Néanmoins, le fait que vous sortez de Harvard suggère que vous n’avez pas l’habitude de l’échec. Peut-être même êtes-vous poussés par la peur de l’échec autant que par le désir du succès. En fait, votre conception de l’échec n’est peut-être pas très éloignée de ce que le citoyen lambda appellerait une réussite, vues les hauteurs que vous avez déjà atteintes d’un point de vue scolaire.
En fin de compte, c’est à chacun de décider pour soi-même ce qui définit un échec, mais le monde autour de vous meurt d’envie de vous donner un ensemble de critères, si vous êtes prêt à les accepter. Alors je pense qu’on peut dire que toutes les mesures conventionnelles établiraient que seulement sept ans après ma remise de diplôme, j’avais échoué de façon monumentale. Un mariage exceptionnellement court avait implosé, j’étais sans emploi, une mère seule, et aussi pauvre qu’on peut l’être au Royaume-Uni aujourd’hui sans être SDF. Les craintes que mes parents avaient pour moi, et que j’avais moi-même, s’étaient avérées, et selon tous les critères habituels, j’étais le plus gros échec que je connaissais.
Je ne vais pas me tenir devant vous et vous dire que l’échec est une expérience amusante. Cette période de ma vie était sombre, et je n’avais aucune idée qu’il allait y avoir ce que les journaux appellent une fin en conte de fées. Je n’avais aucune idée de la longueur du tunnel, et pendant longtemps, la seule lumière au bout était plus un espoir qu’une réalité.

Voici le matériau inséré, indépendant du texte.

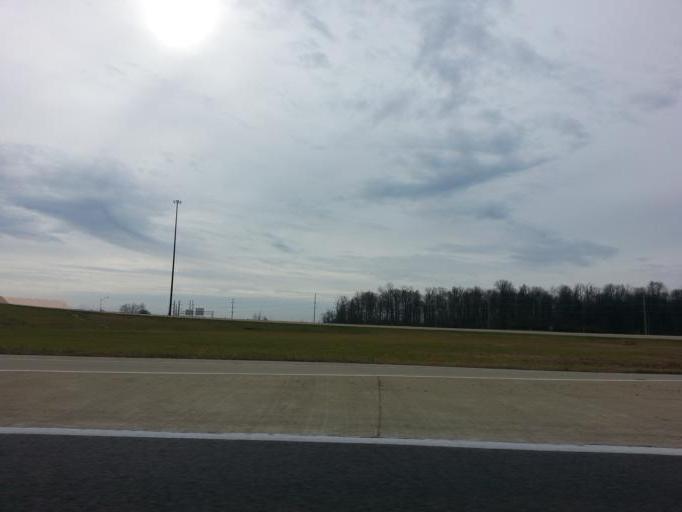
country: US
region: Indiana
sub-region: Decatur County
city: Greensburg
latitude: 39.3627
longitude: -85.5164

En ce cas, pourquoi parler des bienfaits de l’échec ? Tout simplement parce que mon échec m’a fait me séparer de tout le superflu. J’ai arrêté d’essayer de me convaincre que j’étais autre chose que ce j’étais vraiment, et j’ai commencé à concentrer toute mon énergie sur la seule œuvre qui m’importait vraiment. Si j’avais jamais réussi quoi que ce soit d’autre dans ma vie, je n’aurais jamais eu la détermination nécessaire à la réussite dans la seule arène à laquelle je pensais réellement appartenir. J’étais libérée, parce que ma plus grande crainte s’était déjà réalisée, et j’étais encore vivante, et j’avais encore une fille que j’adorais, et j’avais une vielle machine à écrire et une grande idée. J’avais touché le fond, mais le fond est devenu la fondation solide sur laquelle j’ai rebâti ma vie.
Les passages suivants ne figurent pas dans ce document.